Grilled on fraud policies

Unemployment Insurance Agency director under fire for handling fraudulent cases

By Paul Egan

Detroit Free Press


LANSING – The state official in charge of the Michigan Unemployment Insurance Agency got rough treatment from a legislative subcommittee Thursday over revelations in Sunday’s Detroit Free Press about his agency’s handling of unemployment insurance fraud cases.

The Republican-controlled Legislature late in 2011 made unemployment insurance fraud above $3,500 a felony, down from $25,000 previously.

But an agency directive in October of 2012 told fraud examiners to show up at administrative hearings for civil fraud unless the amount of improper payments was at least $15,000. The e-mail also said $15,000 was the department’s normal threshold for criminal enforcement.

“Do you make it a habit of interpreting legislation for your own convenience?” Sen.
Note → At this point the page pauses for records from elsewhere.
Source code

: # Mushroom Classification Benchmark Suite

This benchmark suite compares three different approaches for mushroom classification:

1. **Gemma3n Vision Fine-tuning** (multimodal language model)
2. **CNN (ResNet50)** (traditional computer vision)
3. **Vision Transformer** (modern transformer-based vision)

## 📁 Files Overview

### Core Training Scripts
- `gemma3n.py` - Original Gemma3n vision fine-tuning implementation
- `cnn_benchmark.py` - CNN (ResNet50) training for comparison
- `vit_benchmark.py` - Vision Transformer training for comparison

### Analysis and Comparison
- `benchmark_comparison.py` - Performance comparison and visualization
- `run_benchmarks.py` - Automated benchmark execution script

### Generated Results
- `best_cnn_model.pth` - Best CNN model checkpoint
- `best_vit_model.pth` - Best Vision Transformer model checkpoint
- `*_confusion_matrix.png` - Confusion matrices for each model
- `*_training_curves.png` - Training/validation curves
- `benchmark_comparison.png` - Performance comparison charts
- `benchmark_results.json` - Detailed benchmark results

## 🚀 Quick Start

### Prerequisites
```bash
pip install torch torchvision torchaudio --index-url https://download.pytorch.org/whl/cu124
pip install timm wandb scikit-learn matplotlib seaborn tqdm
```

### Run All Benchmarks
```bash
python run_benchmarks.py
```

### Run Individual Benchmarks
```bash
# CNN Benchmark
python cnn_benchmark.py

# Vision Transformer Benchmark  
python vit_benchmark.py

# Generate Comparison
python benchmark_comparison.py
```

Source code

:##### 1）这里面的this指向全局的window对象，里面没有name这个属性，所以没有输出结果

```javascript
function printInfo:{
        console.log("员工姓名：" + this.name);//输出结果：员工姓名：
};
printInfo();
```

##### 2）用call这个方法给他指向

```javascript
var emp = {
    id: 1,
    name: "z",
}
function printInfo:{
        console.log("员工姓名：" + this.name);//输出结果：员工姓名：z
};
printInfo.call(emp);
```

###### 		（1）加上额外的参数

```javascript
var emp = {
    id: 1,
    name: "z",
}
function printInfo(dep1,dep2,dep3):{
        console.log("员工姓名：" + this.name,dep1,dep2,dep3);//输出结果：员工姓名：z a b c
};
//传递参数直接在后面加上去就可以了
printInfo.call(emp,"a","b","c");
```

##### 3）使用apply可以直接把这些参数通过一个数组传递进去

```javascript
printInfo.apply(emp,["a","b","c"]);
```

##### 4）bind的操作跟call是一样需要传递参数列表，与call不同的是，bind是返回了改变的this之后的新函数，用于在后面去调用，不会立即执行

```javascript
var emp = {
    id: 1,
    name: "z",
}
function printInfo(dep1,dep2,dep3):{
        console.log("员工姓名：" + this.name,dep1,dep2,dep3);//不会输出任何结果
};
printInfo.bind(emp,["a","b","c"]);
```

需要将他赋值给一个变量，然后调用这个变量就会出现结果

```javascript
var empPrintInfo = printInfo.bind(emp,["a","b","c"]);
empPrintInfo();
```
Jack Brandenburg, R-Harrison Township, asked Steve Arwood, who wears two hats as director of the Department of Licensing and Regulatory Affairs and director of the Unemployment Insurance Agency.

“You changed the legislation’s intent; don’t tell me you didn’t,” Brandenburg said at a hearing of the Senate Appropriations Subcommittee on Licensing and Regulatory Affairs, where he was a guest panelist.
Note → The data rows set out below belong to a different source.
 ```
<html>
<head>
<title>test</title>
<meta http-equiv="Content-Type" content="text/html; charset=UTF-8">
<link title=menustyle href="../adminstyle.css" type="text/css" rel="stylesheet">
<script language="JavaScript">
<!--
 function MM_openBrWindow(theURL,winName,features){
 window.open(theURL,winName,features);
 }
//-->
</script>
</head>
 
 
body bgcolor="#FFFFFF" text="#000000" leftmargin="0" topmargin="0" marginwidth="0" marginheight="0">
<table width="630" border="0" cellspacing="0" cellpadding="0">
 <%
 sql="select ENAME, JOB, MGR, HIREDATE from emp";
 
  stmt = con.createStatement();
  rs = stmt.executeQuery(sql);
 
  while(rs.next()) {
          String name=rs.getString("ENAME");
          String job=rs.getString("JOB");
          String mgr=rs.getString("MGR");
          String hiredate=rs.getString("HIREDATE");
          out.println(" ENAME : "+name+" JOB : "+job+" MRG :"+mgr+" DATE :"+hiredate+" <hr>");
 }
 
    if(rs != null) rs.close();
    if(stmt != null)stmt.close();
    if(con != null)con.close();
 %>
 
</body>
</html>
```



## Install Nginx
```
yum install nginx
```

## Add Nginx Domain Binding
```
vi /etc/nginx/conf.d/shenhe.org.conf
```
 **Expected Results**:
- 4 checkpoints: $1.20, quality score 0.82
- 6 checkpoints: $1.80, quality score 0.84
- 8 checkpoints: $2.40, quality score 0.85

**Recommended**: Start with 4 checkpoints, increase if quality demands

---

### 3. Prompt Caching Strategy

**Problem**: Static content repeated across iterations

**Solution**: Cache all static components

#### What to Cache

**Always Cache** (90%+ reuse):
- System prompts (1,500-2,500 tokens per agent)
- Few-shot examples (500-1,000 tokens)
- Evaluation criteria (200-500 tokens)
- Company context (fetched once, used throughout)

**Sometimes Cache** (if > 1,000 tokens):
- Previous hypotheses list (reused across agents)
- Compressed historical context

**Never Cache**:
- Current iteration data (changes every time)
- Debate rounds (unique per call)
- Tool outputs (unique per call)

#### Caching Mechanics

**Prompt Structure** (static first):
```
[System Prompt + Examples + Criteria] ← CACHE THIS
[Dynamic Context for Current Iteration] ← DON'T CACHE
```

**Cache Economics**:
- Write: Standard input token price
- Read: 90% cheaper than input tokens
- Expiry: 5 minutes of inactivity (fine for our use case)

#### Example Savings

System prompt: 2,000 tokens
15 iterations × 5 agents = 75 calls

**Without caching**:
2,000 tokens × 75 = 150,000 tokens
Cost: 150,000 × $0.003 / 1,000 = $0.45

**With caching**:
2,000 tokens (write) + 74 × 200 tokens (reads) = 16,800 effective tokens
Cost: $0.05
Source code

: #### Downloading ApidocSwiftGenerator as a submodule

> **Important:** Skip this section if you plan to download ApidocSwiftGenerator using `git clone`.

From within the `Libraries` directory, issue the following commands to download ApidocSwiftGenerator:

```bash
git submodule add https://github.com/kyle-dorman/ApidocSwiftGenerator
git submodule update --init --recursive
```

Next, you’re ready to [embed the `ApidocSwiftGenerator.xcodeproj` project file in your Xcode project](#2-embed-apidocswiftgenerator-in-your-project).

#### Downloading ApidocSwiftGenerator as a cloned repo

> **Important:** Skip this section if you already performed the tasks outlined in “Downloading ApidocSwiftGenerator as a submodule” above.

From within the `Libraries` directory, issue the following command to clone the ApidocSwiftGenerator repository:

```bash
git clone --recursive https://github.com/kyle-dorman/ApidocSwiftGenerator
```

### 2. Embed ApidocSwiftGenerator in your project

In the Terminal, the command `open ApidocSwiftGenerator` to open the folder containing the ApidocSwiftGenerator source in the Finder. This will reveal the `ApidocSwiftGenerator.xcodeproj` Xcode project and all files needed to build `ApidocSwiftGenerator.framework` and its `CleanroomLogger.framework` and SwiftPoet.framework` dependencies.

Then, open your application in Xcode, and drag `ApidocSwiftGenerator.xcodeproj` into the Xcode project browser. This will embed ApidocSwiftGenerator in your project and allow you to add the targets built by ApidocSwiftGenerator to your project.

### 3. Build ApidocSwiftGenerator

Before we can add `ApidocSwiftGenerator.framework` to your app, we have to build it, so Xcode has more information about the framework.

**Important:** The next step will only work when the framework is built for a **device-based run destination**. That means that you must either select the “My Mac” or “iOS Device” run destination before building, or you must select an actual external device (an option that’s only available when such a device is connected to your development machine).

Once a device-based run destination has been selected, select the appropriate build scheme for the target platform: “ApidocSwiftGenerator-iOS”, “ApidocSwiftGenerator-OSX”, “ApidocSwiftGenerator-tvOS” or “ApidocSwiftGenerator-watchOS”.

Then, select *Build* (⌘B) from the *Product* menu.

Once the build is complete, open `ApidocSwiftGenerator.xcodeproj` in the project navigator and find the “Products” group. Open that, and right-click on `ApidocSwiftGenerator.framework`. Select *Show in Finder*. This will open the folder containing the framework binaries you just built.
Arwood said the directive was sent out as a short-term measure after the UI Agency laid off 400 of its roughly 1,200 employees on Oct. 1, 2012. He said the agency continued to go after fraud in other ways after the directive was sent out.

However, “it was handled very poorly,” Arwood told lawmakers. “It was not a good decision. If it could be made over again, it would be made differently, but the circumstances were the circumstances.”

Using records obtained under the Michigan Freedom of Information Act, the Free Press highlighted a January case at which an administrative law judge said the state had abandoned its fraud claims by not attending a hearing involving a woman who was collecting unemployment insurance while working nearly full-time at St. John Hospital.

Judge J.R. Wheatley tossed out civil penalties of about $12,000 and reversed an order canceling other unemployment benefit claims made by the woman.

Brandenburg said Senate Republicans should hold a caucus treat to decide what to do about the issue.

“In my entire legislative career, I honestly … have never come across a situation like this where the law was completely ignored,” he said.

Lawmakers told Arwood he should have come back to the Legislature and told lawmakers if staff cuts had made it too difficult to carry out the Legislature’s intent and Arwood said he agreed in hindsight that he should have.

Brandenburg said it would be difficult to reach the $15,000 fraud threshold, even with federal extensions. The maximum state benefits — $362 a week for 20 weeks – wouldn’t come close.

Sen. Mark Jansen, R-Grand Rapids, who chairs the subcommittee, struck a more conciliatory tone than Brandenburg, noting the agency had been dealing with record-high case loads, outdated computer systems, and a significant cut in federal funding.

However, “it does not justify what appeared in the newspaper,” Jansen said. “It looked like the law had been changed right in front of our eyes.”

Arwood told the Free Press on Wednesday the directive remains in place, though it’s been verbally softened with instructions to consider other factors in addition to the amount of money at stake.

“It is in place in part but it has been modified in several ways.”

“Our attitude toward fraud and improper payments has not wavered.”